Twenty five years later a bombing occurs at Centennial Olympic Park, where thousands of visitors had gathered on the ninth day of the 1996 Summer Olympics. The bomb had been placed near the main stage in the park. When it went off it injured one hundred and eleven people and killed one, Alice Hawthorne, a mother who had traveled to Atlanta with her daughter to see the Olympics. This incident also caused a Turkish cameraman to die of a heart attack responding to the blast.

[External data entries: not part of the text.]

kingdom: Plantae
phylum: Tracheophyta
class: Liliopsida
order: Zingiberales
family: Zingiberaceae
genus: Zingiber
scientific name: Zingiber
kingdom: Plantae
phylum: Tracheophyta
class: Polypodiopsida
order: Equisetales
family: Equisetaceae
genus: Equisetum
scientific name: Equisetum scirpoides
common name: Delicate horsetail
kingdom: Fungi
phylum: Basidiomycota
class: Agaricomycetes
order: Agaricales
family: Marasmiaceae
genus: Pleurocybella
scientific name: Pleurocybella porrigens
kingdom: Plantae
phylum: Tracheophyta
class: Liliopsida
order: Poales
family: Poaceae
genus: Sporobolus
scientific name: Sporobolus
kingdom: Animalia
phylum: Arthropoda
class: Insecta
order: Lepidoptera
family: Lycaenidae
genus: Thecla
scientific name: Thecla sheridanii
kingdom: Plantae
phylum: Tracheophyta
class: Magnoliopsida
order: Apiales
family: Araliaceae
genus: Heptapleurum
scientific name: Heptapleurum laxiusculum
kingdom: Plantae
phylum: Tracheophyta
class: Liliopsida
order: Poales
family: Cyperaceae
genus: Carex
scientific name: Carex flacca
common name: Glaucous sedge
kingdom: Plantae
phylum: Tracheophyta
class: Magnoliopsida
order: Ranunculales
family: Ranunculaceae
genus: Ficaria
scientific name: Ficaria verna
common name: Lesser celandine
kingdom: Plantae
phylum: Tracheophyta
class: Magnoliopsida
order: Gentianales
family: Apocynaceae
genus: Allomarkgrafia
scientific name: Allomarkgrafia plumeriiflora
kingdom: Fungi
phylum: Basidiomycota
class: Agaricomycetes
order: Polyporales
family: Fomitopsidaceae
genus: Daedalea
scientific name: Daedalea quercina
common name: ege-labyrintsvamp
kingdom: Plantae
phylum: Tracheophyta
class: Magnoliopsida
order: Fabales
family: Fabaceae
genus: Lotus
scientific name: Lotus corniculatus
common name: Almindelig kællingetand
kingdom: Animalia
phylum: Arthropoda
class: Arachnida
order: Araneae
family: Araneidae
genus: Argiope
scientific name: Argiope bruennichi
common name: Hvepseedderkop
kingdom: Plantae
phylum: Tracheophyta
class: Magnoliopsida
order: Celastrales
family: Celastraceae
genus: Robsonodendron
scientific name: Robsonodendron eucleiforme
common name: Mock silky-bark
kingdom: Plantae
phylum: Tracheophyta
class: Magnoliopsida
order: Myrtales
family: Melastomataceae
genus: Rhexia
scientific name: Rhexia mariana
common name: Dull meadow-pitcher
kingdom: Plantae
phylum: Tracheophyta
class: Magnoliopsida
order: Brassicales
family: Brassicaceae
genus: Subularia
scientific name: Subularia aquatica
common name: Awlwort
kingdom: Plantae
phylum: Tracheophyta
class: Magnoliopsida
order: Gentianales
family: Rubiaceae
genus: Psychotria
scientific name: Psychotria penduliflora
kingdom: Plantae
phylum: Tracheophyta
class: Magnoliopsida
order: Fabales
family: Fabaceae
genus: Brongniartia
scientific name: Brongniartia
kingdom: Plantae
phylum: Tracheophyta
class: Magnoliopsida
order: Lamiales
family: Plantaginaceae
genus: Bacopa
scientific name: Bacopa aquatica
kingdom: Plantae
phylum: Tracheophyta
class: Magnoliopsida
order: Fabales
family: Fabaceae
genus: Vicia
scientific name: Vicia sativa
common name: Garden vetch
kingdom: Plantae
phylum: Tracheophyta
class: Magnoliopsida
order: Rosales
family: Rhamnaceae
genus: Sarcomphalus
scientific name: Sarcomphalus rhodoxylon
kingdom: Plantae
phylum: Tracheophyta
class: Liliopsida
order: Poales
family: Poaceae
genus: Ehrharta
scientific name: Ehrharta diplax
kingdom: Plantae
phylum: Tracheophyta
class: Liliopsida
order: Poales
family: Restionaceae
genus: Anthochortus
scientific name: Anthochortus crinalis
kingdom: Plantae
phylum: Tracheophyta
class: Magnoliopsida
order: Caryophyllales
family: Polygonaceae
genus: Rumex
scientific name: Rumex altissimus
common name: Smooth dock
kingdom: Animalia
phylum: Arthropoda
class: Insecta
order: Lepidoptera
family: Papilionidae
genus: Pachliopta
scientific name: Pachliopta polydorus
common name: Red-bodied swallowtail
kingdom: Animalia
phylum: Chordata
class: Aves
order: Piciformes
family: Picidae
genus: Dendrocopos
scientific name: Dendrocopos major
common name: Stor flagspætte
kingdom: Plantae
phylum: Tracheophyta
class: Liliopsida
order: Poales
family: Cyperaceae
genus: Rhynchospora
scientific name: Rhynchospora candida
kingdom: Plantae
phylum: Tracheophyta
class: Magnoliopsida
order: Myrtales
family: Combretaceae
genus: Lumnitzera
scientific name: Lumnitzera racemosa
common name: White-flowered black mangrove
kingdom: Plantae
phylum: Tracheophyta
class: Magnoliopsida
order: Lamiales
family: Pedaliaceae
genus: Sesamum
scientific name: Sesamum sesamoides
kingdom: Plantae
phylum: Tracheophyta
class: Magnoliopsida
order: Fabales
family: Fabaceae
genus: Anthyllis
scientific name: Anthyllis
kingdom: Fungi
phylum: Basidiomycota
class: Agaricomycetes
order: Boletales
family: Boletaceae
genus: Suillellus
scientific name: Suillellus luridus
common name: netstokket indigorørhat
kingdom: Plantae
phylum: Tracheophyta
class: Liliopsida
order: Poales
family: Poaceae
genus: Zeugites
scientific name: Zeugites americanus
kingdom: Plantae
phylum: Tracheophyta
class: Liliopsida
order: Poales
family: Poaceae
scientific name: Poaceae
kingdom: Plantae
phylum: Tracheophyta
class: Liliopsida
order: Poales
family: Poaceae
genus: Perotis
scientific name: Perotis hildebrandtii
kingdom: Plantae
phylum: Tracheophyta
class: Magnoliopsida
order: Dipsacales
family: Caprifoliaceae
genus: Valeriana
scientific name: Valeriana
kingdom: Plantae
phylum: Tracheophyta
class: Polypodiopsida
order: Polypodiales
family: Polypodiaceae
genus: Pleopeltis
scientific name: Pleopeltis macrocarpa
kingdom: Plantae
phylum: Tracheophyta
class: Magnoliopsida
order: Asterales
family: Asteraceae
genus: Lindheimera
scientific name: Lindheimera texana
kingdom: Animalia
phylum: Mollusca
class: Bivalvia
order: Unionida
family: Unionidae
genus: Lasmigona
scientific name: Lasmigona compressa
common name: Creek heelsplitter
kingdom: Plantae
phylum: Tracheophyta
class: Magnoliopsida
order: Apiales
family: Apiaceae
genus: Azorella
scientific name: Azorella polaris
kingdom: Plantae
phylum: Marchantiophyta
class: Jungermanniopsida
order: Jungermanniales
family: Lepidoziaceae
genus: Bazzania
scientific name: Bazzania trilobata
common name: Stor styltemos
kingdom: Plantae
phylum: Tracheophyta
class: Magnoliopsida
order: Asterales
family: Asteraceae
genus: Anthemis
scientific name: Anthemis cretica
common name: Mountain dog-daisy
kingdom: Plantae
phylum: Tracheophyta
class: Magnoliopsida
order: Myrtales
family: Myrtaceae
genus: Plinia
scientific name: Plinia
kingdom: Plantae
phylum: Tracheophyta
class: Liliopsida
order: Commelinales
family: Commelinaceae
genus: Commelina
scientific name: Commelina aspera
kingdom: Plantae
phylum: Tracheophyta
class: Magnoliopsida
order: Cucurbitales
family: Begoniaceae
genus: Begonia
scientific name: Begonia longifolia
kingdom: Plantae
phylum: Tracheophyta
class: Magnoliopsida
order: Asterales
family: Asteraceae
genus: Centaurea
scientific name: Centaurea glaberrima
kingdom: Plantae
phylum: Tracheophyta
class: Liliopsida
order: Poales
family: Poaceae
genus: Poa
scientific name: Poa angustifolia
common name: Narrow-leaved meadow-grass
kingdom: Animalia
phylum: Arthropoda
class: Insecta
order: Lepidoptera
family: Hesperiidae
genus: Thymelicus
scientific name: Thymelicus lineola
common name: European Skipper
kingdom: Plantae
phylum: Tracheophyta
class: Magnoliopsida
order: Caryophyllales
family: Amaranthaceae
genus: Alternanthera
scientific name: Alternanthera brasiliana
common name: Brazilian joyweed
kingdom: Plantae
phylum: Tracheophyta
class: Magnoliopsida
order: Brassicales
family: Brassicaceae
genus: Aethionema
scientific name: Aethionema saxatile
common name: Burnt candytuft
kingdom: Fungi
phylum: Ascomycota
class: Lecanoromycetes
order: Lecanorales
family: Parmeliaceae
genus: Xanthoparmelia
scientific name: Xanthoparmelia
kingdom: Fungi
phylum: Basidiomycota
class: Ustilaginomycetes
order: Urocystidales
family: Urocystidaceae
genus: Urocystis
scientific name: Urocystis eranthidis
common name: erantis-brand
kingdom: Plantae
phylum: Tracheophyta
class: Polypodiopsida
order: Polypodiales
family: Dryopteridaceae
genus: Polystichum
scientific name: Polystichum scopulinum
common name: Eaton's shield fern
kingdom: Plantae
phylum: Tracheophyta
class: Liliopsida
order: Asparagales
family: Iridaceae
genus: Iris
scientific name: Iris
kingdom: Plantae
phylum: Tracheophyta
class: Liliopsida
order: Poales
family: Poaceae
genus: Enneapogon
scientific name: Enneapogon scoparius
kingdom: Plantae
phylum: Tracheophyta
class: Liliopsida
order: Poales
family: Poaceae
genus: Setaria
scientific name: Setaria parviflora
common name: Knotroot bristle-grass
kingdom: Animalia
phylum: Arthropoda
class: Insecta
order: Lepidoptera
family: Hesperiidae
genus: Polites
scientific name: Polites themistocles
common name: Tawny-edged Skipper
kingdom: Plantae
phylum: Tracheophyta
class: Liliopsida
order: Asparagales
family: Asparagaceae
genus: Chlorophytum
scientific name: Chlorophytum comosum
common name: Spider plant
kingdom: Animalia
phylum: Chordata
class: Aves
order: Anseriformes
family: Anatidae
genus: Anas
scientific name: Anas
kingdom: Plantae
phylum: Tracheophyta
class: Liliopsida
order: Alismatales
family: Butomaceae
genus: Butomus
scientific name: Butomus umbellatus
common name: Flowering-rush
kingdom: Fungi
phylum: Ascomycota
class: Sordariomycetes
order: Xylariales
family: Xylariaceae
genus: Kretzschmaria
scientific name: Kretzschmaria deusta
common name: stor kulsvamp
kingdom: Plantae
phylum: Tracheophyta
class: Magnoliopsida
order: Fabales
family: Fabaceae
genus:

The bomb was improvised and homemade. “The fatal bombing in Atlanta was a terrorist attack aimed at thousands of innocent persons gathered at the Olympic Park,” said the director of the FBI. Once again, another Olympics are squandered in the shadow of terrorism.
The bombing at Centennial Olympic Park in Atlanta was not the first time an Olympic Games had been disrupted by terrorism. The Munich disaster had happened in 1972. The lasting images of those Olympic Games are that of a terrorist in a ski mask, and not an athlete in triumph. In contrast to the Atlanta blast, the bomb was placed in an unsecured public area while the Munich attack involved penetrated security and was aimed at the athletes themselves and the nation they represented.
Munich’s attack though has prevented other similar situations from happening. Since 1972, the general public has submitted to security searches in airports, arenas and other public events. Living with the possibility of terrorism has made everyone just a little bit more aware of what could happen. With a society as violent as the one existing now, the Olympics are fortunate that they have only been threatened with terrorism twice. But if society keeps progressing the way it is right now, terrorism in more sporting events will be inevitable.